Health Information Technology

The United States spends about twice as much per person on health care as other industrialized countries. And yet our health outcomes are often lacking, and an estimated 47 million of us have no coverage at all. We need to get more out our health care dollar. A good way to do that is to improve the use of health information technology (IT). Doing so can reduce costs, improve quality and help patients make better decisions about their health care.

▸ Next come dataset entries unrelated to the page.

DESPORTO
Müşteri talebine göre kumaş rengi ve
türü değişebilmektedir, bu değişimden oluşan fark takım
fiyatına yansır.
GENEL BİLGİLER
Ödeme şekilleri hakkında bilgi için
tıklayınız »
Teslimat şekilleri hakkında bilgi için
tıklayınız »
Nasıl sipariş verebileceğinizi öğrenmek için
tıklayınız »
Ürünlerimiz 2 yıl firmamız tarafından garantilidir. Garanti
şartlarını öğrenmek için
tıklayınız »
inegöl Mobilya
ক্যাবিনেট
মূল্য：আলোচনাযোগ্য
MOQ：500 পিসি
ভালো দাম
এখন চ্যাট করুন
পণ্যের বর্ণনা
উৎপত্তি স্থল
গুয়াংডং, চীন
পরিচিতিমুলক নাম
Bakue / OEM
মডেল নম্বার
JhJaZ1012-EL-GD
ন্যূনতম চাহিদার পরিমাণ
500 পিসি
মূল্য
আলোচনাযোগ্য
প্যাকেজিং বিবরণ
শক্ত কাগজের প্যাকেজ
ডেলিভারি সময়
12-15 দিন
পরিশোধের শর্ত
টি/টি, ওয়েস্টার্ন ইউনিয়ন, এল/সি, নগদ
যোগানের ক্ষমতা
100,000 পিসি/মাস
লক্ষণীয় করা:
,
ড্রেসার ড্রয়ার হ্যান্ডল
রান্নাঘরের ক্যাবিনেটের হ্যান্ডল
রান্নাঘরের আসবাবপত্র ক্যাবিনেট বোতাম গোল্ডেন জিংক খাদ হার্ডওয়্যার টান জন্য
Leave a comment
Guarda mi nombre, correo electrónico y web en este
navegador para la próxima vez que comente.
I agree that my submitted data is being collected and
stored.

Expanding use of health IT will make our health care system more efficient, reduce errors and help bring down costs. Health IT also provides a platform for standardizing and collecting data to move toward paying for performance - another way to improve efficiency and decrease costs. The health care industry lags behind other industries in incorporating IT, and the U.S. is far behind other industrialized countries in adopting health information technology.

In 2005, I supported the Wired for Health Care Quality Act (S. 1418), which passed the Senate. This bill took several positive steps toward HIT adoption, including: development of standards for interoperability of HIT systems; improvements in government use of HIT; and development of strong privacy protections for electronic patient data. Unfortunately, the Senate and the House could not reach compromise on the bills they each passed, so the 109th Congress did not produce health IT legislation. I am optimistic that we can get legislation through in the 110th Congress.

I will continue to work to improve the use of health IT, so that Montanans receive the best care possible. In an effort to build grassroots support for health IT coordination in Montana, I established the Montana Health IT Task Force in January 2006. The Task Force and its workgroups have met several times since then, and over 130 Montana health care stakeholders are represented. The Task Force will continue to work to achieve its mission, and I invite your ideas on ways to improve it and to advance the ball on health IT generally.

I am very proud of the efforts underway in Montana to bring the health care system into the 21st Century. However, the U.S. health care system needs to modernize and use all the tools at its disposal to create a more efficient, effective system, which is why I remain committed to working on meaningful health IT legislation. I will continue to work for legislation that provides financial support so that providers in Montana and across the country, especially rural physicians, can afford to adopt IT.